Return every line of the data below exactly, but do not include the images.

>>>

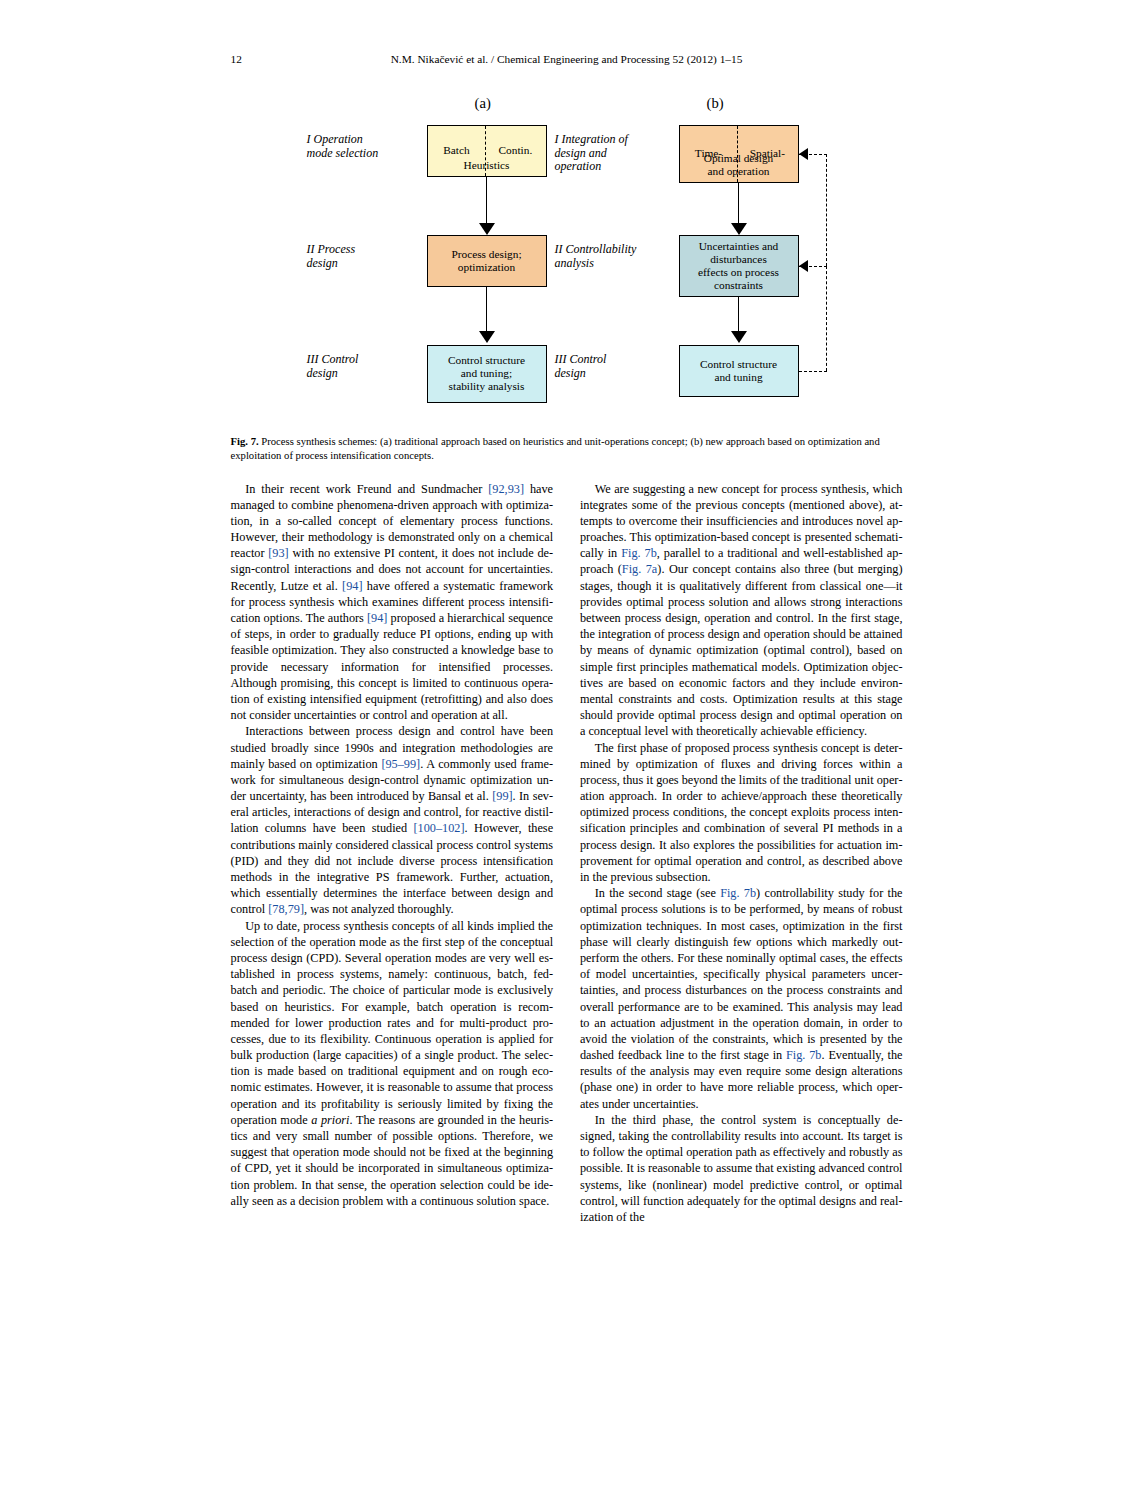12 N.M. Nikačević et al. / Chemical Engineering and Processing 52 (2012) 1–15
(a)
(b)
I Operation
mode selection
II Process
design
III Control
design
Batch
Contin.
Heuristics
Process design;
optimization
Control structure
and tuning;
stability analysis
I Integration of
design and
operation
II Controllability
analysis
III Control
design
Time-
Spatial-
Optimal design
and operation
Uncertainties and
disturbances
effects on process
constraints
Control structure
and tuning
Fig. 7. Process synthesis schemes: (a) traditional approach based on heuristics and unit-operations concept; (b) new approach based on optimization and exploitation of process intensification concepts.
In their recent work Freund and Sundmacher [92,93] have managed to combine phenomena-driven approach with optimization, in a so-called concept of elementary process functions. However, their methodology is demonstrated only on a chemical reactor [93] with no extensive PI content, it does not include design-control interactions and does not account for uncertainties. Recently, Lutze et al. [94] have offered a systematic framework for process synthesis which examines different process intensification options. The authors [94] proposed a hierarchical sequence of steps, in order to gradually reduce PI options, ending up with feasible optimization. They also constructed a knowledge base to provide necessary information for intensified processes. Although promising, this concept is limited to continuous operation of existing intensified equipment (retrofitting) and also does not consider uncertainties or control and operation at all.
Interactions between process design and control have been studied broadly since 1990s and integration methodologies are mainly based on optimization [95–99]. A commonly used framework for simultaneous design-control dynamic optimization under uncertainty, has been introduced by Bansal et al. [99]. In several articles, interactions of design and control, for reactive distillation columns have been studied [100–102]. However, these contributions mainly considered classical process control systems (PID) and they did not include diverse process intensification methods in the integrative PS framework. Further, actuation, which essentially determines the interface between design and control [78,79], was not analyzed thoroughly.
Up to date, process synthesis concepts of all kinds implied the selection of the operation mode as the first step of the conceptual process design (CPD). Several operation modes are very well established in process systems, namely: continuous, batch, fed-batch and periodic. The choice of particular mode is exclusively based on heuristics. For example, batch operation is recommended for lower production rates and for multi-product processes, due to its flexibility. Continuous operation is applied for bulk production (large capacities) of a single product. The selection is made based on traditional equipment and on rough economic estimates. However, it is reasonable to assume that process operation and its profitability is seriously limited by fixing the operation mode a priori. The reasons are grounded in the heuristics and very small number of possible options. Therefore, we suggest that operation mode should not be fixed at the beginning of CPD, yet it should be incorporated in simultaneous optimization problem. In that sense, the operation selection could be ideally seen as a decision problem with a continuous solution space.
We are suggesting a new concept for process synthesis, which integrates some of the previous concepts (mentioned above), attempts to overcome their insufficiencies and introduces novel approaches. This optimization-based concept is presented schematically in Fig. 7b, parallel to a traditional and well-established approach (Fig. 7a). Our concept contains also three (but merging) stages, though it is qualitatively different from classical one—it provides optimal process solution and allows strong interactions between process design, operation and control. In the first stage, the integration of process design and operation should be attained by means of dynamic optimization (optimal control), based on simple first principles mathematical models. Optimization objectives are based on economic factors and they include environmental constraints and costs. Optimization results at this stage should provide optimal process design and optimal operation on a conceptual level with theoretically achievable efficiency.
The first phase of proposed process synthesis concept is determined by optimization of fluxes and driving forces within a process, thus it goes beyond the limits of the traditional unit operation approach. In order to achieve/approach these theoretically optimized process conditions, the concept exploits process intensification principles and combination of several PI methods in a process design. It also explores the possibilities for actuation improvement for optimal operation and control, as described above in the previous subsection.
In the second stage (see Fig. 7b) controllability study for the optimal process solutions is to be performed, by means of robust optimization techniques. In most cases, optimization in the first phase will clearly distinguish few options which markedly outperform the others. For these nominally optimal cases, the effects of model uncertainties, specifically physical parameters uncertainties, and process disturbances on the process constraints and overall performance are to be examined. This analysis may lead to an actuation adjustment in the operation domain, in order to avoid the violation of the constraints, which is presented by the dashed feedback line to the first stage in Fig. 7b. Eventually, the results of the analysis may even require some design alterations (phase one) in order to have more reliable process, which operates under uncertainties.
In the third phase, the control system is conceptually designed, taking the controllability results into account. Its target is to follow the optimal operation path as effectively and robustly as possible. It is reasonable to assume that existing advanced control systems, like (nonlinear) model predictive control, or optimal control, will function adequately for the optimal designs and realization of the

<<<

■ TASK ANSWER:
12 N.M. Nikačević et al. / Chemical Engineering and Processing 52 (2012) 1–15
(a)
(b)
I Operation
mode selection
II Process
design
III Control
design
Batch
Contin.
Heuristics
Process design;
optimization
Control structure
and tuning;
stability analysis
I Integration of
design and
operation
II Controllability
analysis
III Control
design
Time-
Spatial-
Optimal design
and operation
Uncertainties and
disturbances
effects on process
constraints
Control structure
and tuning
Fig. 7. Process synthesis schemes: (a) traditional approach based on heuristics and unit-operations concept; (b) new approach based on optimization and exploitation of process intensification concepts.
In their recent work Freund and Sundmacher [92,93] have managed to combine phenomena-driven approach with optimization, in a so-called concept of elementary process functions. However, their methodology is demonstrated only on a chemical reactor [93] with no extensive PI content, it does not include design-control interactions and does not account for uncertainties. Recently, Lutze et al. [94] have offered a systematic framework for process synthesis which examines different process intensification options. The authors [94] proposed a hierarchical sequence of steps, in order to gradually reduce PI options, ending up with feasible optimization. They also constructed a knowledge base to provide necessary information for intensified processes. Although promising, this concept is limited to continuous operation of existing intensified equipment (retrofitting) and also does not consider uncertainties or control and operation at all.
Interactions between process design and control have been studied broadly since 1990s and integration methodologies are mainly based on optimization [95–99]. A commonly used framework for simultaneous design-control dynamic optimization under uncertainty, has been introduced by Bansal et al. [99]. In several articles, interactions of design and control, for reactive distillation columns have been studied [100–102]. However, these contributions mainly considered classical process control systems (PID) and they did not include diverse process intensification methods in the integrative PS framework. Further, actuation, which essentially determines the interface between design and control [78,79], was not analyzed thoroughly.
Up to date, process synthesis concepts of all kinds implied the selection of the operation mode as the first step of the conceptual process design (CPD). Several operation modes are very well established in process systems, namely: continuous, batch, fed-batch and periodic. The choice of particular mode is exclusively based on heuristics. For example, batch operation is recommended for lower production rates and for multi-product processes, due to its flexibility. Continuous operation is applied for bulk production (large capacities) of a single product. The selection is made based on traditional equipment and on rough economic estimates. However, it is reasonable to assume that process operation and its profitability is seriously limited by fixing the operation mode a priori. The reasons are grounded in the heuristics and very small number of possible options. Therefore, we suggest that operation mode should not be fixed at the beginning of CPD, yet it should be incorporated in simultaneous optimization problem. In that sense, the operation selection could be ideally seen as a decision problem with a continuous solution space.
We are suggesting a new concept for process synthesis, which integrates some of the previous concepts (mentioned above), attempts to overcome their insufficiencies and introduces novel approaches. This optimization-based concept is presented schematically in Fig. 7b, parallel to a traditional and well-established approach (Fig. 7a). Our concept contains also three (but merging) stages, though it is qualitatively different from classical one—it provides optimal process solution and allows strong interactions between process design, operation and control. In the first stage, the integration of process design and operation should be attained by means of dynamic optimization (optimal control), based on simple first principles mathematical models. Optimization objectives are based on economic factors and they include environmental constraints and costs. Optimization results at this stage should provide optimal process design and optimal operation on a conceptual level with theoretically achievable efficiency.
The first phase of proposed process synthesis concept is determined by optimization of fluxes and driving forces within a process, thus it goes beyond the limits of the traditional unit operation approach. In order to achieve/approach these theoretically optimized process conditions, the concept exploits process intensification principles and combination of several PI methods in a process design. It also explores the possibilities for actuation improvement for optimal operation and control, as described above in the previous subsection.
In the second stage (see Fig. 7b) controllability study for the optimal process solutions is to be performed, by means of robust optimization techniques. In most cases, optimization in the first phase will clearly distinguish few options which markedly outperform the others. For these nominally optimal cases, the effects of model uncertainties, specifically physical parameters uncertainties, and process disturbances on the process constraints and overall performance are to be examined. This analysis may lead to an actuation adjustment in the operation domain, in order to avoid the violation of the constraints, which is presented by the dashed feedback line to the first stage in Fig. 7b. Eventually, the results of the analysis may even require some design alterations (phase one) in order to have more reliable process, which operates under uncertainties.
In the third phase, the control system is conceptually designed, taking the controllability results into account. Its target is to follow the optimal operation path as effectively and robustly as possible. It is reasonable to assume that existing advanced control systems, like (nonlinear) model predictive control, or optimal control, will function adequately for the optimal designs and realization of the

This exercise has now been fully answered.